Sarà che l’era dei social network ci sta abituando tutti a poter dire la propria a margine di qualsiasi affermazione, cliccando semplicemente su “commenta” ed inserendo il nostro pensiero, ma sta di fatto che il vizio di commentare ed esprimere il proprio pensiero sta probabilmente crescendo in tutti noi. Un vizio capitale, perchè è persino garantito dall’articolo 21 della nostra Carta Costituzionale che, com’è noto a tutti, è prossima all’abrogazione.
Il problema sorge quando non siamo su Facebook, ma su un sito in cui i commenti devono essere vagliati e moderati prima di venire pubblicati. E’ qui che infatti può succedere di venire censurati, del tutto o solo in parte. Il fatto è poi quello di capire i motivi per cui ci si vede rimuovere un proprio libero pensiero da uno spazio che, seppur privato come quello di un sito d’informazione, svolge comunque un servizio pubblico che è quello di informare.
Fino a quando il commento censurato lo avevamo inserito in forma anonima, la censura ci sta tutta. Stessa cosa se nel testo avevamo inserito qualche vaff o qualche altro termine offensivo o diffamatorio, tipo quelli che i nostri rappresentanti si affibiano quando stanno alla Camera o al Senato, giusto per intenderci.
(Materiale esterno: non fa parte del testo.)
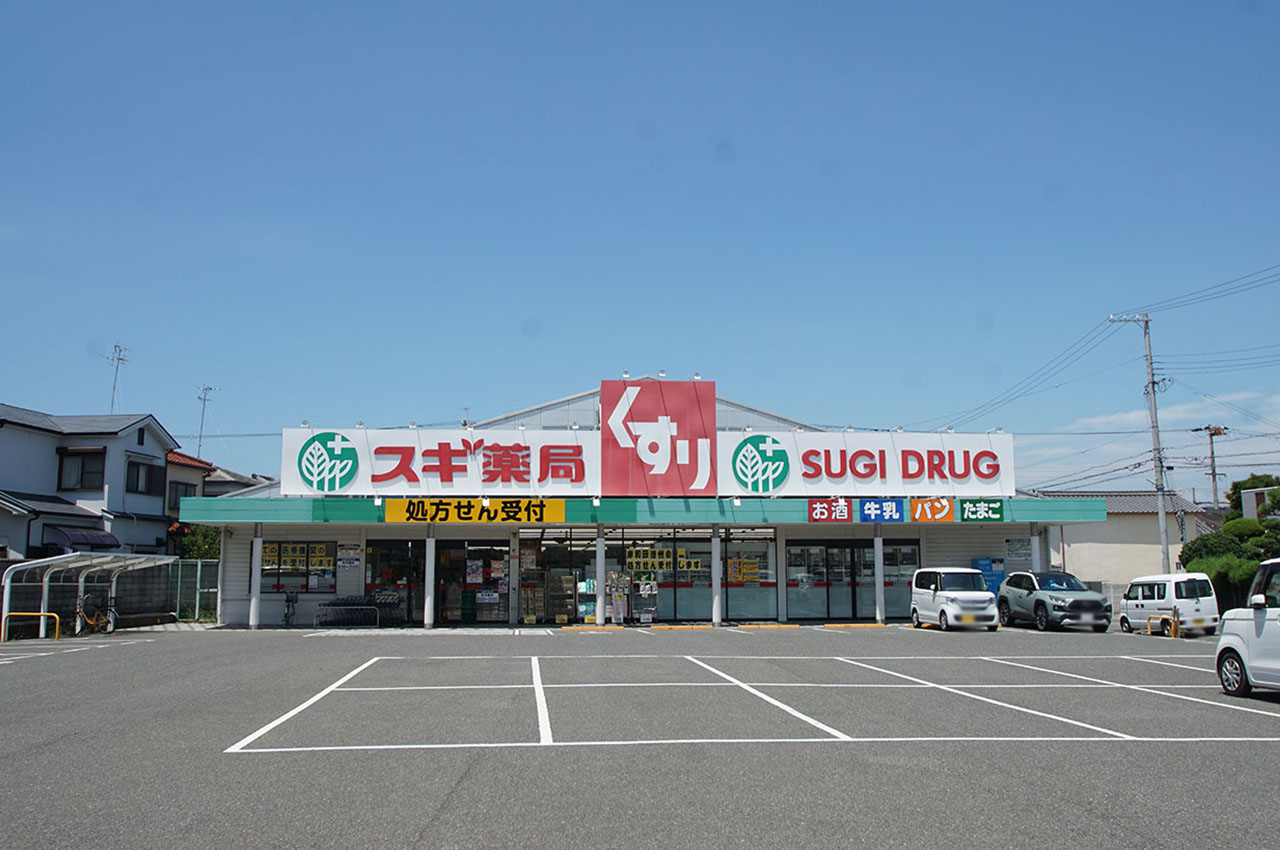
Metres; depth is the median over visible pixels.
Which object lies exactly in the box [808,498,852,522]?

Ancor peggio se l’intento del nostro commento era quello di ingiuriare qualcuno: nessuno potrebbe a quel punto lamentarsi della censura inferta. Ma quando nessuno di questi elementi era presente nel commento da noi scritto, nell’ambito di una conversazione peraltro già avviata con commenti che ad altri non erano stati rimossi, come giustificare una moderazione tagliente e sferzante come la sciabola di una vera e propria censura? Come spiegare il fatto che il nostro commento non si vede affatto pubblicato?
Forse in certi casi le ragioni vanno ricercate altrove. Bisogna mettere a fuco l’immagine di testata del sito d’informazione in questione, leggere il nome del direttore e ricordarsi qualche informazione in più su di lui, sfogliare più a fondo il sito stesso per vedere come esso si pone nei confronti del “principe”. Poi magari sarebbe opportuno anche focalizzare l’attenzione sull’articolo che si intendeva commentare, perchè se si tratta di notizia pubblica di notevole interesse, che coinvolge magari qualche rappresentante politico, beh che cosa si pretende?! E’ normale che si attui una censura così spudorata, in quanto il buon nome e la credibilità del personaggio di cui si parla nell’articolo non devono mai essere scalfite. E pazienza se il commento era firmato e conteneva linguaggio e affermazioni del tutto idonee persino alla lettura di un bambino.
Il punto è, nel nostro periodo storico, che intercettazioni sì o intercettazioni no non saranno i cittadini a decidere come essere informati. Ci sarà sempre un editore (non per forza di destra come credono – scioccamente – in molti) che nell’informazione nazionale quanto locale si venderà ai servigi del “principe” per farlo apparire sempre più splendente degli altri. D’altra parte quando ci sono di mezzo i soldi… la carne è debole. E la carta pure. L’unica osservazione che rimane da fare è che, forse, qualche testata giornalistica farebbe meglio, per dignità e rispetto della restante parte onesta della categoria giornalistica, a far iscrivere nelle proprie targhette e intestazioni una dicitura più consona: “Ufficio di Propaganda”, per esempio.